Ich suchte in meinen ungeordneten Schubladen und fand schließlich eine alte Lupe, die seit Ewigkeiten nicht mehr benutzt worden war. Mit der Nase ganz nah am Bild entzifferte ich mit großer Mühe die Schriften meines Großvaters: er hatte es geschafft. Nach einem bescheidenen Leben in seinem Landhäuschen fand er sich projiziert in das Haus seiner Träume wieder. Er hatte jeden Raum, jedes Detail entworfen. Er konnte sich nichts Besseres erträumen und hoffte, dass meine Großmutter zu gegebener Zeit zu ihm kommen würde. Es hatte ihn sehr amüsiert, mich seine Welt entdecken zu sehen, und er hoffte, dass er mich nicht zu sehr erschrocken hatte. Er erklärte mir außerdem, dass er, falls ich eines Tages Lust bekommen sollte, noch leere Leinwände und Farbe auf dem Dachboden aufbewahrt hatte. So war es noch möglich, ihm weitere Räume zu schenken, eingerichtet nach meinem Belieben.
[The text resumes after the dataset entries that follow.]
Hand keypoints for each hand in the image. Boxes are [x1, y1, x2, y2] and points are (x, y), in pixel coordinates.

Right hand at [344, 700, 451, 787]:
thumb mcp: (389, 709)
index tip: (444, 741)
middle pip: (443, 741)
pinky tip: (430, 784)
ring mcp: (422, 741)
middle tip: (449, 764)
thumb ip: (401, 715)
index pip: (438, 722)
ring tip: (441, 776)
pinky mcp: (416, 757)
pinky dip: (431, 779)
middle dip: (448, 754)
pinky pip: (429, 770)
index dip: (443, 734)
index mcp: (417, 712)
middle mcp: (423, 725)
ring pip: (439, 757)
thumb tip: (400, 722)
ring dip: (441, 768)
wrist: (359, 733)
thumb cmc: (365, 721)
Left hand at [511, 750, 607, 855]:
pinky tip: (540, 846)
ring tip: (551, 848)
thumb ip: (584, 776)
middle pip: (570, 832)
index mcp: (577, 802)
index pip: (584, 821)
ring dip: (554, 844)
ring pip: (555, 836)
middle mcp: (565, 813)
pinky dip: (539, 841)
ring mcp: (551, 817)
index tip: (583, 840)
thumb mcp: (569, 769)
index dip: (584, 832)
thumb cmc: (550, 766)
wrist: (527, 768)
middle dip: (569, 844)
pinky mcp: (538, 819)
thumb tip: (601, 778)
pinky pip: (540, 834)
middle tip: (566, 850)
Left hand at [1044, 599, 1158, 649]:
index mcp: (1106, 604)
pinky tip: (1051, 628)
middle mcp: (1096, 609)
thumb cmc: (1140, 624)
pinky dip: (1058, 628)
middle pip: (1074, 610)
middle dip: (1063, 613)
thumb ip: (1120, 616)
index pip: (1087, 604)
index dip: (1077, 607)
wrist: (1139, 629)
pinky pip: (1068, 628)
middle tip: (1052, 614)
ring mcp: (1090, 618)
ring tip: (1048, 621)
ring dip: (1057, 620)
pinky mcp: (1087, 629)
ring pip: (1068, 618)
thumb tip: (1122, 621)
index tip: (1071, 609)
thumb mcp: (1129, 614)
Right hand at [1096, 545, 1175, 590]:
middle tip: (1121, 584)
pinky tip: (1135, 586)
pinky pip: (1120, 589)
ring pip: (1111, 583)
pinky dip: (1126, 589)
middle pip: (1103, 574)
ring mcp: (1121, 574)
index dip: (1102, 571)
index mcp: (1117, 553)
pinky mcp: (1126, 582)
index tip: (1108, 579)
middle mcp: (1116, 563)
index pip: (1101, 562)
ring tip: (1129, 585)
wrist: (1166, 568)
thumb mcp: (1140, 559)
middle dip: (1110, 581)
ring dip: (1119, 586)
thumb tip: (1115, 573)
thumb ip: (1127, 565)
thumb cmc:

Gleich in der folgenden Woche nahm ich alles mit, was von Großvaters Malatelier noch übrig war. Da ich meine Frau nicht erschrecken wollte, behielt ich das Geheimnis für mich. Als ich sie eines Abends überrascht aufschreien hörte, begriff ich, dass es an der Zeit war, es ihr zu erklären. Seitdem habe ich begonnen zu malen. Ich habe verschiedene, mehr oder weniger gelungene Landschaften gemalt. Großvater scheint es zu gefallen. So kann er selbst jetzt noch seine Reisen fortsetzen.